Pakistan has sought to fortify its southern port city of Gwadar with a heavy police presence, guarded convoys, new checkpoints, and troop reinforcements.
The increased efforts have been made in order to protect the $46 billion in Chinese investment into the China-Pakistan Economic Corridor (CPEC), an economic network of roads, railways, and pipelines from northwest China to Pakistan’s Arabian Sea. The project poses a challenge in a country where Islamist militants and separatist gunmen are a constant threat.
The government and the military have sent hundreds of reinforcements and police to Gwadar. "Soon we'll start hiring 700 to 800 police to be part of a separate security unit dedicated to Chinese security, and at a later stage a new security division will be formed," said Jafer Khan, a regional police officer in Gwadar.
A senior security official in the town of around 100,000 said a further 400 to 500 soldiers were recruited as a temporary measure to protect Chinese nationals. Keeping foreign workers and executives safe in Gwadar, which has expanded significantly over the past 15 years largely thanks to Chinese investment, is relatively straightforward. The same, however, cannot be said of the corridor as a whole.
Its western branch passes north through Balochistan Province, where ethnic Baluch separatist rebels opposed to the CPEC project. It skims the tribal belt along Pakistan’s border with Afghanistan, where Islamist militant groups including the Pakistani Taliban and Al-Qaeda have long been based, and goes through Peshawar, the scene of some of recent years’ worst insurgent attacks.
A new division of the army of an estimated 13,000 troops has been appointed specifically to secure the corridor, which will be vital to the country’s long-term prosperity. Officials say the project could generate hundreds of billions of dollars for the economy in the long term, although Pakistan’s Planning Ministry does not yet have any specific estimates of how many jobs CPEC will create.
Some of the police, army and paramilitary reinforcements deployed in the last year have been stop-gap measures while the new Special Security Division builds to full strength.
The beefed-up security goes beyond Gwadar and across Balochistan, a sparsely populated province bordering Iran and Afghanistan that sits on substantial untapped natural gas deposits.
"We have tightened our security in those areas through which the corridor is supposed.

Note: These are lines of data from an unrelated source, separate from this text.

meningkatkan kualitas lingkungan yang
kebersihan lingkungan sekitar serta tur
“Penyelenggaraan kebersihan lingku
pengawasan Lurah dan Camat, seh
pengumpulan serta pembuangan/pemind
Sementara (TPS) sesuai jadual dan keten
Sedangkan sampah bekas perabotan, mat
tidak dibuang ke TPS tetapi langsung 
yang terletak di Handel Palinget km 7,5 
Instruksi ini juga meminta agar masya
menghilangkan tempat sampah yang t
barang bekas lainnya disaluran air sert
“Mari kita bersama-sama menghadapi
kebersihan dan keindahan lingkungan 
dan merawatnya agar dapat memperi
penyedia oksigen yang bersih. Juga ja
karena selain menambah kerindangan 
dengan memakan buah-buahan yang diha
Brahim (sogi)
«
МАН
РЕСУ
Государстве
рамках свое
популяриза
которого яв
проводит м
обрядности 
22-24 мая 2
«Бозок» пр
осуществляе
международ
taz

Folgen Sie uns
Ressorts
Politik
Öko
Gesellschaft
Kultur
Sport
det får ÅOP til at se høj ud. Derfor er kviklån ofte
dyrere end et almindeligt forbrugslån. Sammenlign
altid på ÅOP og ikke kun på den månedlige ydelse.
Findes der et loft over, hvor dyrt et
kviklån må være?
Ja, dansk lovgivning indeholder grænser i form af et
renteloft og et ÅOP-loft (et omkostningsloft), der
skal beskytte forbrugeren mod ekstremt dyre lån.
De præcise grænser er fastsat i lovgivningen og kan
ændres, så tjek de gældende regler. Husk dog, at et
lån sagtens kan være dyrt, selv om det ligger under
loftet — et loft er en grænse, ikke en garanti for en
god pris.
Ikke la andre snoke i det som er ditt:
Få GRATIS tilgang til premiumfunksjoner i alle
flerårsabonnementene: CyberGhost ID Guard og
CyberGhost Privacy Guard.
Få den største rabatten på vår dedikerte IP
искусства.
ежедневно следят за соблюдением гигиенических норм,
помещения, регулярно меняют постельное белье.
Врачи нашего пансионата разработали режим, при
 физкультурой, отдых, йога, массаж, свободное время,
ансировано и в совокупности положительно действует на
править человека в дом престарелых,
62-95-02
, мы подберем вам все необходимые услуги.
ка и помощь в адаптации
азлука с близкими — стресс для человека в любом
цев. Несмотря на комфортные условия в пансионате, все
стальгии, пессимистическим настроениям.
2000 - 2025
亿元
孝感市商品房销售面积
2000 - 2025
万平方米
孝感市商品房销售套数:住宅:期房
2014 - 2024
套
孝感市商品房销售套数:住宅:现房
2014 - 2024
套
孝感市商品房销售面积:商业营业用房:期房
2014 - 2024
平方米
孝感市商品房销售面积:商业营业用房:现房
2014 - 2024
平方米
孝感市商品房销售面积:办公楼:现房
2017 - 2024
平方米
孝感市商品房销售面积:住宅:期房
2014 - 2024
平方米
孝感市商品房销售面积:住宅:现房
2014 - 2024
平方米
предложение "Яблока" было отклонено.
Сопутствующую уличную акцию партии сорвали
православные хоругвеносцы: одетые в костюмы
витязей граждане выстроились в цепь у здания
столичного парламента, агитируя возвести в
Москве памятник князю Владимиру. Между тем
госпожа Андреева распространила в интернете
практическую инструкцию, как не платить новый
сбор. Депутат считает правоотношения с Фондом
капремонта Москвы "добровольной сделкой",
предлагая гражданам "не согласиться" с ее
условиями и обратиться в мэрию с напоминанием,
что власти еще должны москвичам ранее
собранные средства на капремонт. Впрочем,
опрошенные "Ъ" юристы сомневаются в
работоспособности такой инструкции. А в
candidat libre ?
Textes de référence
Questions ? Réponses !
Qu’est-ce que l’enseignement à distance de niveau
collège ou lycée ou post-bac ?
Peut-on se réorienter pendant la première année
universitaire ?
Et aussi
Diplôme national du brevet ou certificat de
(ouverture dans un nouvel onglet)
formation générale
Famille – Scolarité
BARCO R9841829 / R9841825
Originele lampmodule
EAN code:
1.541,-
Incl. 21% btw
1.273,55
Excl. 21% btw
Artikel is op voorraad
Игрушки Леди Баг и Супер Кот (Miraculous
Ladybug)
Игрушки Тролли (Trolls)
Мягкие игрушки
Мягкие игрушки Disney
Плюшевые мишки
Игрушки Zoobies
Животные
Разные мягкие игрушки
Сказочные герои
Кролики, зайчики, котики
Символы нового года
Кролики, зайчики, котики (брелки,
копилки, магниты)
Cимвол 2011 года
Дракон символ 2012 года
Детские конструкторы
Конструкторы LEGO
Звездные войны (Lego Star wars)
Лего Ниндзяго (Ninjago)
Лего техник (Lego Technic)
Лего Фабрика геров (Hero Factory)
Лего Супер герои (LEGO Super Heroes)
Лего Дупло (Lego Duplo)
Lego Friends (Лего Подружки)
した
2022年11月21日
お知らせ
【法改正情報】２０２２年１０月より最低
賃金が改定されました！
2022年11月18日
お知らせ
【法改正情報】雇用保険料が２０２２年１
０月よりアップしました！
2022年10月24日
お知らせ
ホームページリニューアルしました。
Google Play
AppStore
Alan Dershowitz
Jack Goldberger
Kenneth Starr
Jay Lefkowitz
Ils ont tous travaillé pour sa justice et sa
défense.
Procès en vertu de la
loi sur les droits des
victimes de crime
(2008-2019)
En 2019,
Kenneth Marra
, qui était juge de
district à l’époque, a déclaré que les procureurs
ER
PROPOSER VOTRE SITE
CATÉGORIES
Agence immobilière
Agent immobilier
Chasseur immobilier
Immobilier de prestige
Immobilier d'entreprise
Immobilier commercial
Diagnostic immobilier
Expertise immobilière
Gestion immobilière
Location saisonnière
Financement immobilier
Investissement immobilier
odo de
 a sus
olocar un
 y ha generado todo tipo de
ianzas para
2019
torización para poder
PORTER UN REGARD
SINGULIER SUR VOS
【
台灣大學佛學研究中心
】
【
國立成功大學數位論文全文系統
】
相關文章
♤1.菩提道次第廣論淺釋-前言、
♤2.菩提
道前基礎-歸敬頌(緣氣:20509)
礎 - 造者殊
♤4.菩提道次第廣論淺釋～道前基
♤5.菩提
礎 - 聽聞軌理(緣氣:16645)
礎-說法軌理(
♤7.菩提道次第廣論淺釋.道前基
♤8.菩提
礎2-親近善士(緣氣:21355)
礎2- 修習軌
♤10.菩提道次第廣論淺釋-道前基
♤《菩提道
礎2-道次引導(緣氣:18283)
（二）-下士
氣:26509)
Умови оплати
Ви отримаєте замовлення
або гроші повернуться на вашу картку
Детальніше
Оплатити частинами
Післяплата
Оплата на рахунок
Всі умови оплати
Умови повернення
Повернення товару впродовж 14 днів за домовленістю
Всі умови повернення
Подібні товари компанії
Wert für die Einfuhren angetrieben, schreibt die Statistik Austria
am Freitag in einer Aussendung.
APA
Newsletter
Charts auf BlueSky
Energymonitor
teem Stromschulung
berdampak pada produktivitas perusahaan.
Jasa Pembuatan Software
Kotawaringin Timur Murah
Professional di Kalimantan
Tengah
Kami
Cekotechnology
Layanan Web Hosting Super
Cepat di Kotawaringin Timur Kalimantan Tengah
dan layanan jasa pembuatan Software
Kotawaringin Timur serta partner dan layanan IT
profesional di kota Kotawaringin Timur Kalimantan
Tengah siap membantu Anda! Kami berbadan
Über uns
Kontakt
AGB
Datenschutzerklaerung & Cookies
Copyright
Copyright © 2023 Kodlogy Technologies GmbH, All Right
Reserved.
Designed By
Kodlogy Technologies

We cannot allow Pakistan’s economic backbone to be held hostage," said Sarfraz Ahmed Bugti, the provincial home minister.
Increased security, however, has fomented growing anger among separatist rebels and the broader Baluch community, which could pose a problem for the military as it both pursues amnesty for rebels willing to disarm and hunts down those who are not.
"We consider the China-Pakistan Economic Corridor as ... an occupation of Baluch territory," said rebel spokesman Miran Baluch, a member of the Baluchistan Liberation Front (BLF), adding its fighters would attack anyone working on the project. "Thousands of Baluch families have been forced to flee the area where the CPEC route is planned. (The) Baluch (people) will not tolerate such projects on their land."
The ongoing insurgency in the province has stalled development for decades. Last month, five soldiers were killed by a remote-controlled bomb some 50 kilometers east of Quetta. Also in January, two coastguards died in a bomb blast in Gwadar district, although the parties responsible for the attacks remain unknown.
Army Chief General Raheel Sharif, who launched a prolonged assault on Islamist militants after Taliban gunmen massacred 134 pupils at a school in Peshawar in late 2014, says he hopes a sharp fall in violence nationwide will also benefit CPEC. In 2015, attacks by militant, insurgent, and sectarian groups were down 48 percent over the previous year, with 625 incidents nationwide, according to the independent think tank the Pak Institute for Peace Studies.
"Once people find they have a stake in this progress, the need for checkposts and barricades will disappear," General Sharif said this month in Quetta, as he and Prime Minister Nawaz Sharif officially launched a new highway linking the city with Gwadar.
Chinese Foreign Ministry spokesman Lu Kang said progress on the corridor was "generally speaking, quite smooth." "The Pakistani government has done a great deal to protect the security of Chinese organizations and citizens. China is deeply thankful for this," he said.